Du 29 mars au 15 avril 2016 plusieurs pirates somaliens capturés par l’armée française en 2011, suite à l’abordage d’un bateau français seront jugés devant la cour d’assise de Paris.

C’est le moment de rappeler que dans ce pays qui est l’un des plus pauvres du monde et où l’espérance de vie est de cinquante ans, devenir pirate n’a rien de romantique. Si pour certains attaquer les bateaux étrangers qui pillent leurs côtes est un acte politique, pour la majorité de ceux qui se retrouvent désignés comme pirates, il s’agit avant tout d’une question de survie et du résultat d’une pauvreté extrême.

Il s’agit aussi d’avoir en tête que cette zone du globe qui sert à la fois de réserve de pêche et de dépotoir de déchets toxiques au monde entier est devenue un laboratoire d’expérimentation pour tous les militaires, paramilitaires et conseillers en sécurité de la planète.

Dans ce contexte une solidarité avec ceux qui sont désignés comme les pirates somaliens s’impose.

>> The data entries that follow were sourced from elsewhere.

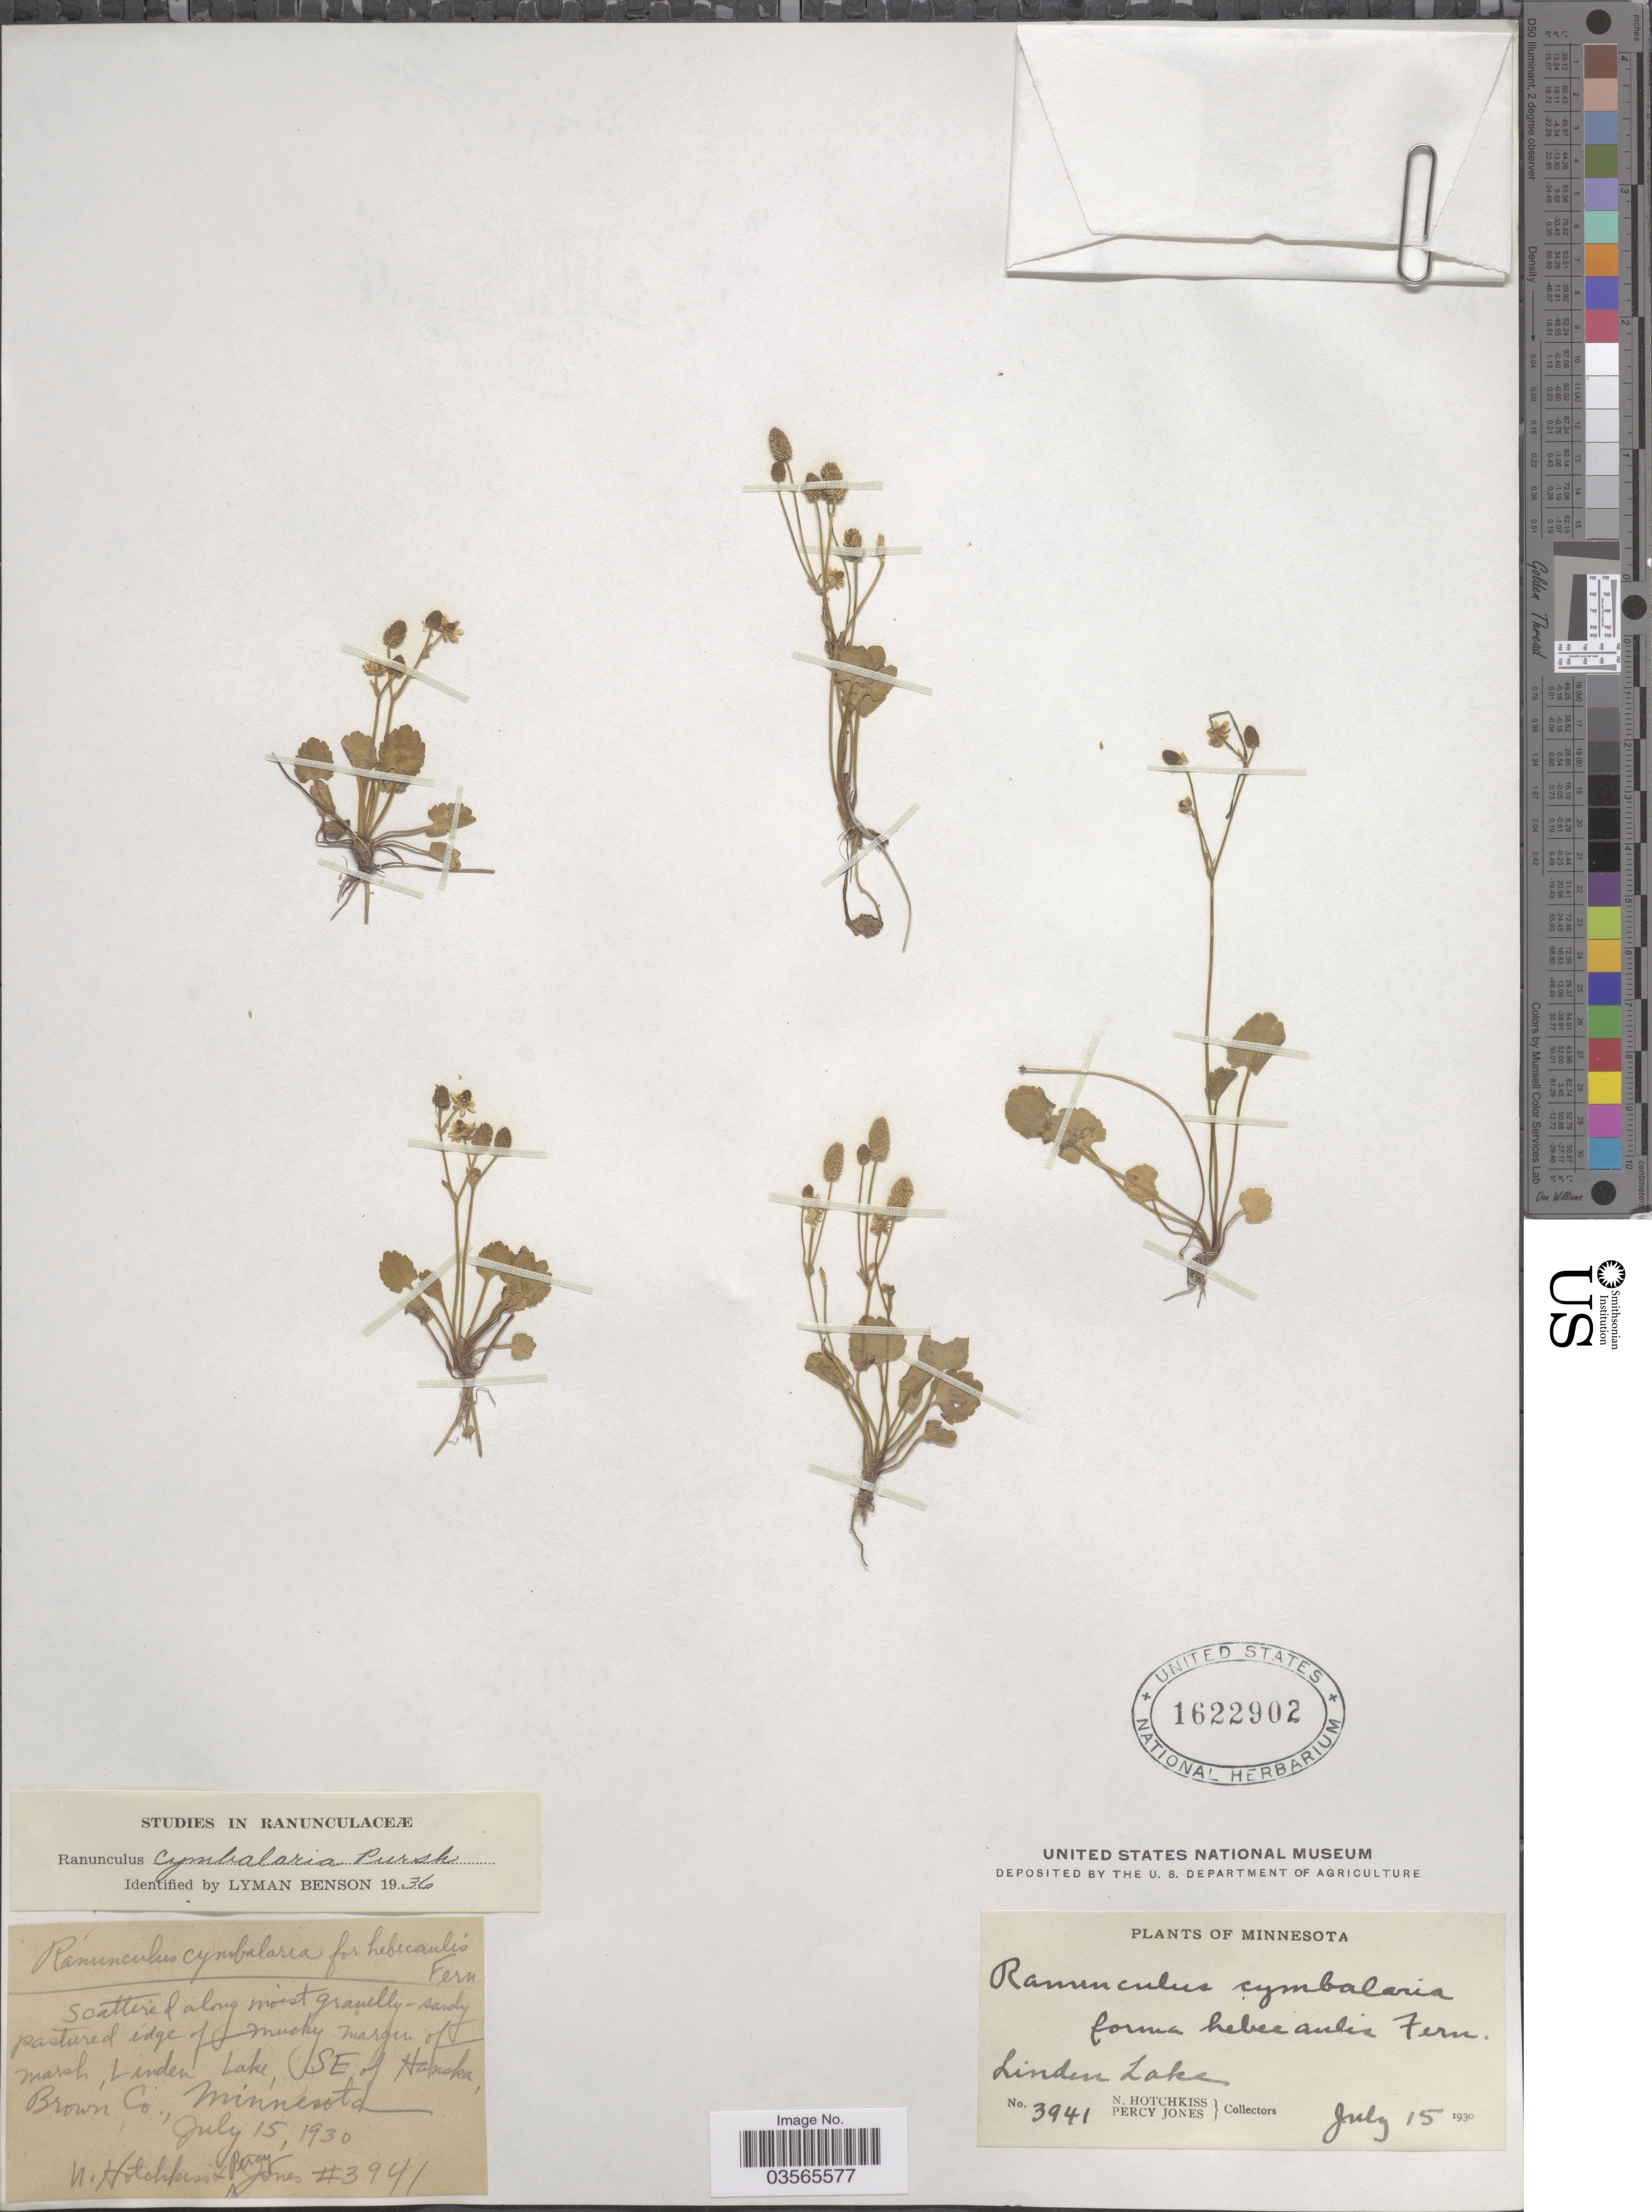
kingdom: Plantae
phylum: Tracheophyta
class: Magnoliopsida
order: Ranunculales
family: Ranunculaceae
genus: Halerpestes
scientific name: Halerpestes cymbalaria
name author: (Pursh) Greene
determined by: Strong, M. T., (US), Smithsonian Institution - National Museum of Natural History (UNITED STATES)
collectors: N. Hotchkiss & P. Jones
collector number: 3941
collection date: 1930-07-15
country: United States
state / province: Minnesota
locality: Linden Lake, SE of Hanaka, Brown Co.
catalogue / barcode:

Un procès va se dérouler du 29 mars au 15 avril 2016 devant les assises de Paris, celui de l’abordage par des pirates somaliens du bateau français le Tribal Kat, en septembre 2011, au large de la Somalie. Dans ce procès, comme dans les trois autres procès en piraterie (Le Carré d’as, Le Ponant et La Tanit) qui ont eu lieu en France ces cinq dernières années, les méchants seront donc des Somaliens. C’est une telle évidence que ces derniers semblent condamnés d’avance.

Mais à y regarder de plus près les évidences sont trompeuses.

Ainsi, sur les neuf Somaliens qui ont tenté d’aborder le Tribal kat, deux ont été tués et les sept qui vont être jugés devaient toucher 100 euros pour leur participation à une attaque pirate. Une fortune dans un pays où le salaire moyen est de 1 ou 2 euros par jour.

Parmi ces sept enrôlés comme manœuvres, plusieurs étaient mineurs au moment des faits. Au cours des quatre ans et demi de prison préventive déjà effectués, l’un d’eux a perdu un poumon, un autre la raison. Tous venaient de familles très pauvres, ce qui, en Somalie, signifie souffrir littéralement de la faim. Mais nous dira t-on sans doute au procès, cela n’excuse rien.

Chaque jour, bateaux de plaisance, porte-conteneurs, supertankers et autres symboles flottants de richesses narguent les Somaliens en passant au large de leurs côtes. Mais ces navires ne font malheureusement pas que passer. Il y en a aussi, tels les thoniers français ou espagnols, qui s’ arrêtent pour y pratiquer une pêche à outrance selon des méthodes interdites en Europe. Ainsi le littoral somalien est quotidiennement ratissé et détruit sous protection des coalitions militaires du monde entier et notamment de l’armée française. Face au pillage organisé de leurs côtes, les petits pêcheurs traditionnels somaliens n’ont donc qu’à crever… ou devenir pirates !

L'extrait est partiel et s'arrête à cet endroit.